Behind Southwest’s drive to repeal the Wright Amendment are indications that the monopoly at Love is no longer worth what it once was. “Passenger traffic at Love Field has declined significantly since September 11, 2001, as the automobile returned as a serious competitor to the airplane in short-haul markets—the only kind of markets Southwest can serve under the Wright Amendment,” says the airline’s repeal Web site, setlovefree.com. Kindly old American offers Southwest an easy solution: a handy airport where it can fly anywhere it wants to. It’s called DFW, and the Wright Amendment doesn’t apply there. Kelleher scoffs at the suggestion. “American inviting Southwest to DFW is like the spider asking the fly to drop in for a little bite,” he said during an interview. “We turn our planes around in twenty-five minutes. The average taxi time at DFW is twenty-nine minutes. There’s too much downtime.”

If Southwest has no intention of moving to DFW—it turned down the airport’s offer of substantial inducements to pick up Delta’s gates—the same cannot be said of American’s designs on Love Field. An American spokesman told me that the airline will go to court if necessary to challenge the Love Field Master Plan, which limits the number of gates to 32. Perhaps so, but it’s hard to see how American could gear up quickly to challenge Southwest, which has a lock on 21 of the 26 gates that are currently available (though only 14 are in use). Love Field is, to use Kelleher’s word, “tiny” compared with DFW. Infrastructure—access roads and parking, to say nothing of taxiways, baggage areas, security measures, and room for American’s long-haul jumbo jets—is wholly inadequate to support a major expansion of Love Field. And who is going to pay for it? Dallas taxpayers? Not a chance. Southwest? Ditto. American?

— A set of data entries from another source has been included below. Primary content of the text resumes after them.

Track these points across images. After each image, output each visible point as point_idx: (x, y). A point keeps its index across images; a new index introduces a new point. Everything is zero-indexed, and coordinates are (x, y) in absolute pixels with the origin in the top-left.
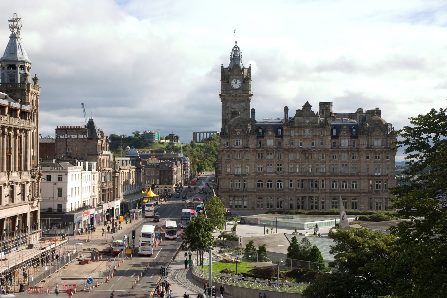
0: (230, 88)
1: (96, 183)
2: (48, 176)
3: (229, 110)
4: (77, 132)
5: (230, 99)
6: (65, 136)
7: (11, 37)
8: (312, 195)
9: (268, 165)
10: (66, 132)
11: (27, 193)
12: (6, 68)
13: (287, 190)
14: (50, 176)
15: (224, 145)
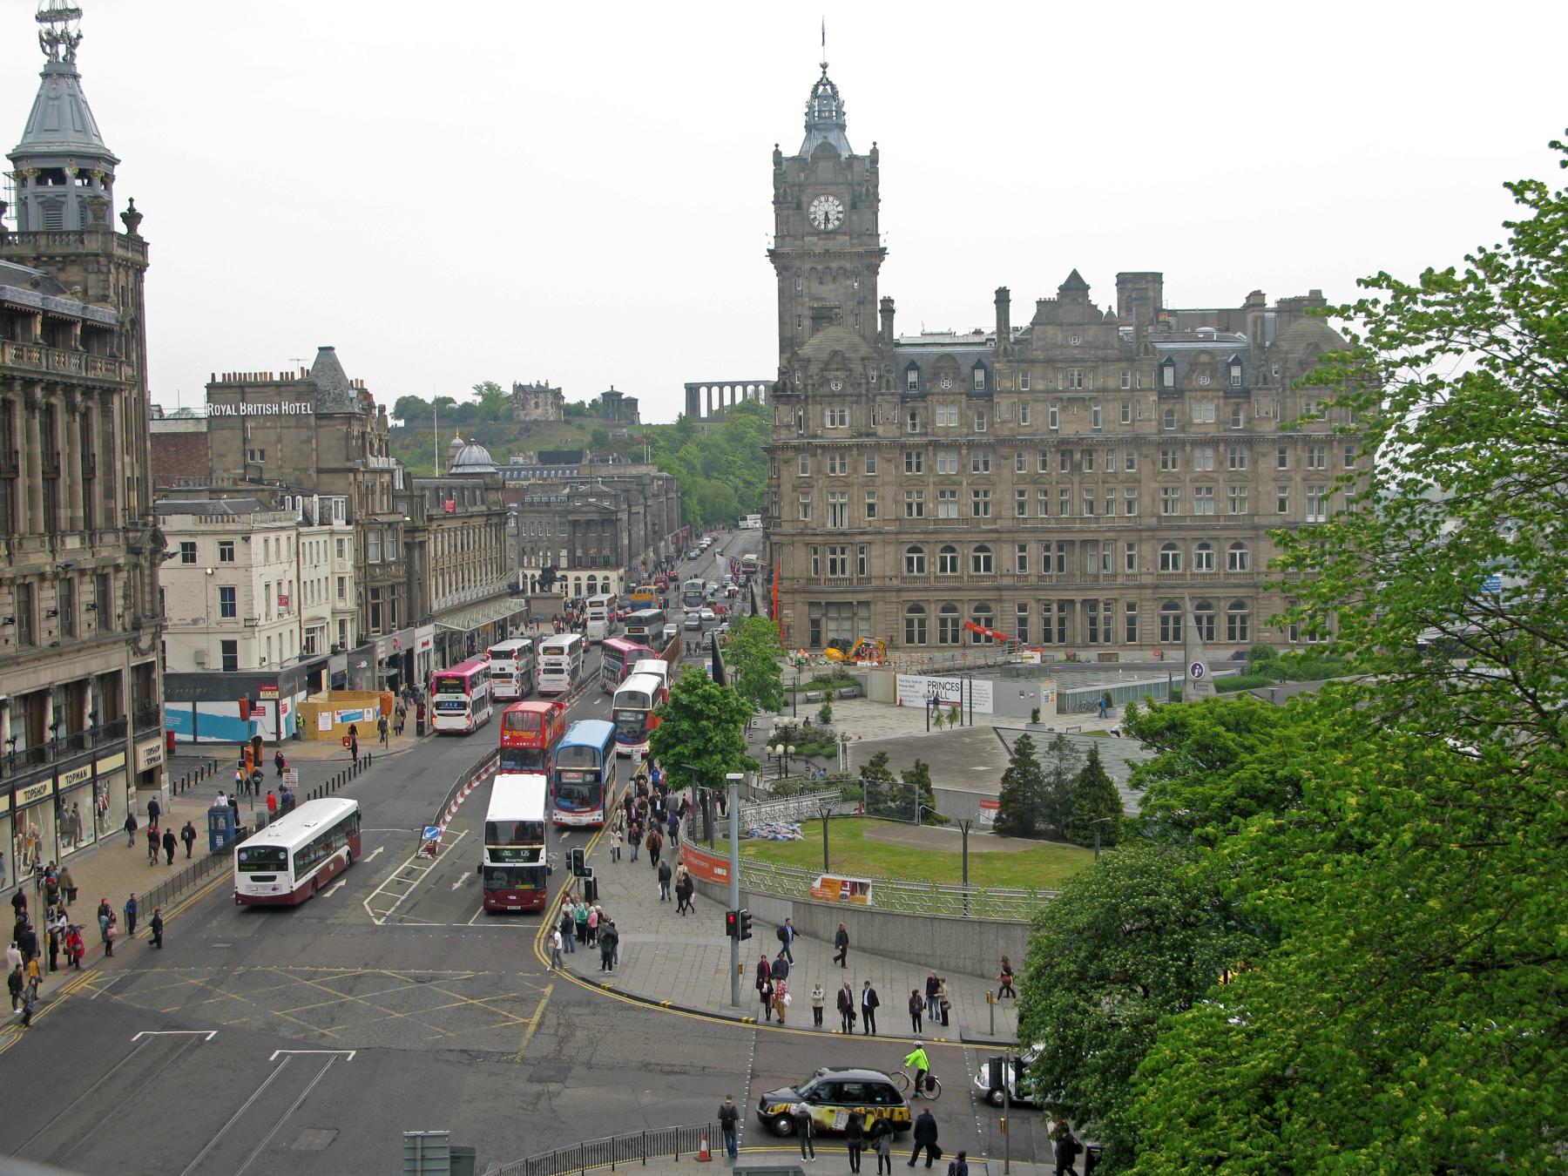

One thing American—or Southwest, for that matter—could do is fly regional jets from Love Field to destinations like Las Vegas. The Wright Amendment allows such flights, so long as the planes have no more than 56 seats. But Southwest won’t do it. To keep its costs down, Southwest uses the same kind of airplane, Boeing 737’s, on every route. Furthermore, Kelleher says, the operating costs for regional jets are too high—14 cents per seat mile for a regional jet versus 7 cents a seat mile for Southwest’s 737’s.

So it appears that Southwest is headed for a second political showdown over the Wright Amendment. Kelleher, who is no stranger to political infighting, will pitch his appeal to lawmakers from markets Southwest wants to serve, touting the benefits of lower fares. Most of the North Texas congressional delegation is supportive, with two exceptions: Democrat Eddie Bernice Johnson, whose Dallas congressional district includes neighborhoods near Love Field, and Republican Joe Barton, of Ennis, whose district includes the midcities area, where thousands of American Airlines employees live. Barton is the new Jim Wright, an implacable opponent of anything that could be deemed harmful to DFW and American. Few things are more difficult in politics than passing a law over the objections of a powerful legislator who is protecting his district.

If the fight over the Wright Amendment were simply a case of which side had the better argument, though, Southwest would win. Protectionism has no place in the age of airline deregulation. While repeal could lead to reduced service at DFW, it’s hard to justify having one rule at one airport that keeps one airline from competing. Let the market rule.